Water needs to saturate the soil during the growing season for long enough to support wetland plants. This period can range from one month to the entire growing season. Surface water can be present, but does not have to be.

Wetlands along a stream can be difficult to delineate. Where would you draw a line between wetlands and uplands on the photo at right?

When soils are saturated for long enough, anaerobic conditions (lacking oxygen) develop. Hydric soils can have visible indicators such as mottles or iron depletion. The soil in the photo at right displays iron depletion (seen as the rusty orange color).

Photo courtesy of U.S Army Corps of Engineers

Certain kinds of plants are adapted to saturated soils. The common hydric plants include cattails, reed canarygrass and sandbar willow. Other wetland plants are not as easy to identify, such as fowl bluegrass, redtop and Canada wildrye. Some plants can grow in both wetlands and uplands.

Wetlands can range from easily identifiable types, such as cattails growing in standing water, to less obvious wetlands, such as grassy meadows that are only saturated for a month or so in the spring. The edge of wetlands can also be difficult to identify. For example, sandbar willows growing along the edge of a stream may be wetlands, but sandbar willows growing on the top of a slope may be uplands.

If you have an area that you are planning on doing construction and you are unsure if it is a wetland, call the Corps Denver Regulatory Office or a wetland specialist to get more information.

Wetlands along a pond near the Little Thompson River

Type of CWA Permits

There are three types of CWA permits depending on the size and complexity of your project. Click for more information:

Nationwide 404 Permit (NWP)

Streamlined review process for projects that meet certain criteria and can be determined to have minimal environmental effects/ impacts. Intended for projects that fit into overall categories and can be approved or denied based on a quicker review.
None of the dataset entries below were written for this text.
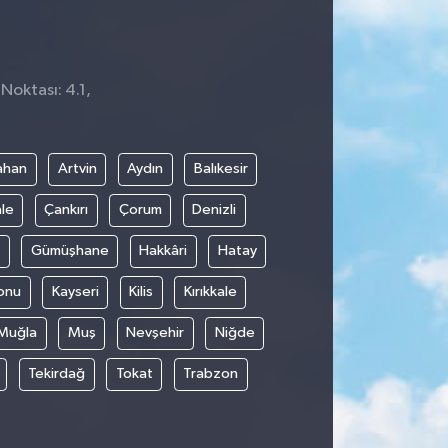
Noktası: 4.1,
ahan
Artvin
Aydın
Balıkesir
le
Çankırı
Çorum
Denizli
Gümüşhane
Hakkâri
Hatay
onu
Kayseri
Kilis
Kırıkkale
Muğla
Muş
Nevşehir
Niğde
Tekirdağ
Tokat
Trabzon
Regional General 404 Permit (RGP)

Streamlined review process similar to Nationwide 404 Permits. Regional General Permits are issued for specific activities and entities, such as natural disaster mitigation, fisheries or channel/bank stabilization.

Individual 404 Permit (NWP)

Lengthier and more in-depth review process for projects that do not fit into the Nationwide criteria or the Regional General Permits. These permits are typically for larger and more complex projects.